*DOCUMENTO DE ORIGEM*
Os seguintes atributos de textura foram extraídos das matrizes de co-ocorrência de níveis de cinza nas quatro direções: energia (uniformidade), contraste, correlação, momento da diferença inversa, média da soma, média da diferença, entropia, entropia da soma, entropia da diferença, variância da soma, variância da diferença e medida de informação da correlação I. Para compreendermos melhor o que representa um atributo, tomemos como exemplos a energia e o contraste da imagem, que são dois atributos mais intuitivos da imagem. A energia, também chamada de uniformidade, é um indicador de uniformidade ou suavidade das texturas. Texturas homogêneas terão valor mais alto que uma não homogênea. O contraste é uma estimativa da média quadrada da variação dos níveis de cinza entre pares de elementos da imagem, isto é, o quanto um "pixel" difere um do outro em termos de tonalidade. Texturas mais homogêneas tenderão a ter valores menores que texturas bem heterogêneas (alto contraste). Os valores obtidos para cada atributo formaram os vetores de atributos para cada uma das regiões dos pulmões previamente subdivididas (segmentadas). As imagens foram, então, classificadas através desses vetores. D. Classificação dos atributos nos vetores de textura O poder discriminatório entre regiões com textura normal e regiões com textura anormal fornecido por estes atributos é uma medida da sua capacidade em diferenciar pulmões sadios de pulmões acometidos por doença infiltrativa. Neste estudo foi utilizada uma técnica de distância para a seleção dos atributos mais discriminantes para as classes normal e anormal. As técnicas de distância, apesar de não reduzirem a quantidade de atributos, nos dão uma noção do quão sobrepostas as classes estão em relação aos atributos utilizados (Figura 3). Utilizou-se a distância Jeffries-Matusita (JM)(10), de modo a obter a melhor combinação de atributos e, conseqüentemente, a maior discriminação entre as classes. Quanto maior o poder discriminatório, melhor o desempenho do sistema para classificar as imagens.

*LINHAS*
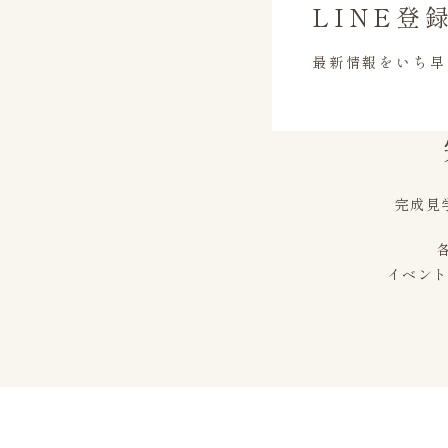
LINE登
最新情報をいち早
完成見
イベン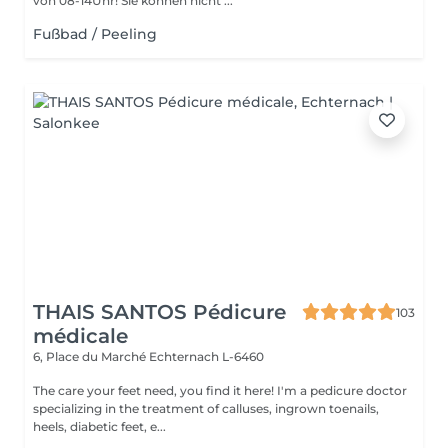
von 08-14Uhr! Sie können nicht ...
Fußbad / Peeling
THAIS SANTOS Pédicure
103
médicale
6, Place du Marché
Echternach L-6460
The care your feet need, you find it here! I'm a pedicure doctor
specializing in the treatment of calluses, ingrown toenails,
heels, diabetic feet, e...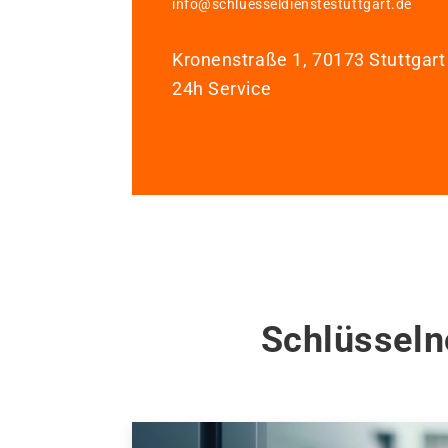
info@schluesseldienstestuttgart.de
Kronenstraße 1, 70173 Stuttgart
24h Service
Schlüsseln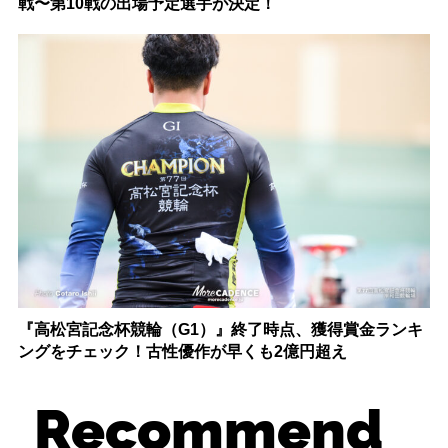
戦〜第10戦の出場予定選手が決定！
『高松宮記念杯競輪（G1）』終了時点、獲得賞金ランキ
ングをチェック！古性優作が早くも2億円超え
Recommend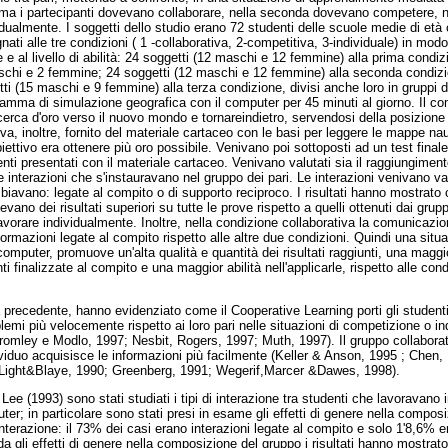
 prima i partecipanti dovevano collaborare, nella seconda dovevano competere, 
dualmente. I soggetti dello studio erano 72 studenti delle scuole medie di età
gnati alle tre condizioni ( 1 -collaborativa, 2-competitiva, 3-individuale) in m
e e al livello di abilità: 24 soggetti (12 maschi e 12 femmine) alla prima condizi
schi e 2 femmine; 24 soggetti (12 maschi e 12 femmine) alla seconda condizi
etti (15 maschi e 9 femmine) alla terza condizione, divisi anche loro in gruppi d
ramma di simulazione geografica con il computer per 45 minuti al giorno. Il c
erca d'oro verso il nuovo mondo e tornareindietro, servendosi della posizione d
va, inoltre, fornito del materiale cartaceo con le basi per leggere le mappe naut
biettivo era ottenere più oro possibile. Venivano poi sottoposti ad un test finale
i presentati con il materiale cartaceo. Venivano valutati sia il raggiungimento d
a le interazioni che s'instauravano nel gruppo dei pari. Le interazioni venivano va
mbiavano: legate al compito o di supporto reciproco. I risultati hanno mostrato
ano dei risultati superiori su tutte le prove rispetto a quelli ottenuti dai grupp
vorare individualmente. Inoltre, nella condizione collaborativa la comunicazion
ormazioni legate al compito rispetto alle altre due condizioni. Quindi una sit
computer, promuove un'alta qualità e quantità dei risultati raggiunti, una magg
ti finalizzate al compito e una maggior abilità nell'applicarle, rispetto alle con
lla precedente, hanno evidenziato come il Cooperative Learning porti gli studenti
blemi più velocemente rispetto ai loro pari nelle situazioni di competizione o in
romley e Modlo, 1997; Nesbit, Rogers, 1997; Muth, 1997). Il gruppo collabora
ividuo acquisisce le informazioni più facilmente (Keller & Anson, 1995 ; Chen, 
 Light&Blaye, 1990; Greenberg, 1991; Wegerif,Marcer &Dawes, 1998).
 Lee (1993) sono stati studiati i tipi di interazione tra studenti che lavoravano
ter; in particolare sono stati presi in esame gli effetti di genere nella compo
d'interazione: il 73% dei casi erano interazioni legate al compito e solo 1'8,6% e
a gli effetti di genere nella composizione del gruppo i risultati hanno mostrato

*OBJETIVO DA TAREFA*
Indique se cada afirmação abaixo está de acordo com o documento de origem, respondendo sim ou não e citando literalmente o trecho que decide: (a) a energia também é chamada de uniformidade; (b) texturas homogêneas tendem a ter valores de contraste maiores que texturas heterogêneas; (c) as técnicas de distância reduzem a quantidade de atributos. As linhas não têm relação com o documento de origem.

*SOLUÇÃO DA TAREFA*
(a) Sim: "A energia, também chamada de uniformidade, é um indicador de uniformidade ou suavidade das texturas."
(b) Não: "Texturas mais homogêneas tenderão a ter valores menores que texturas bem heterogêneas (alto contraste)."
(c) Não: "As técnicas de distância, apesar de não reduzirem a quantidade de atributos, nos dão uma noção do quão sobrepostas as classes estão em relação aos atributos utilizados"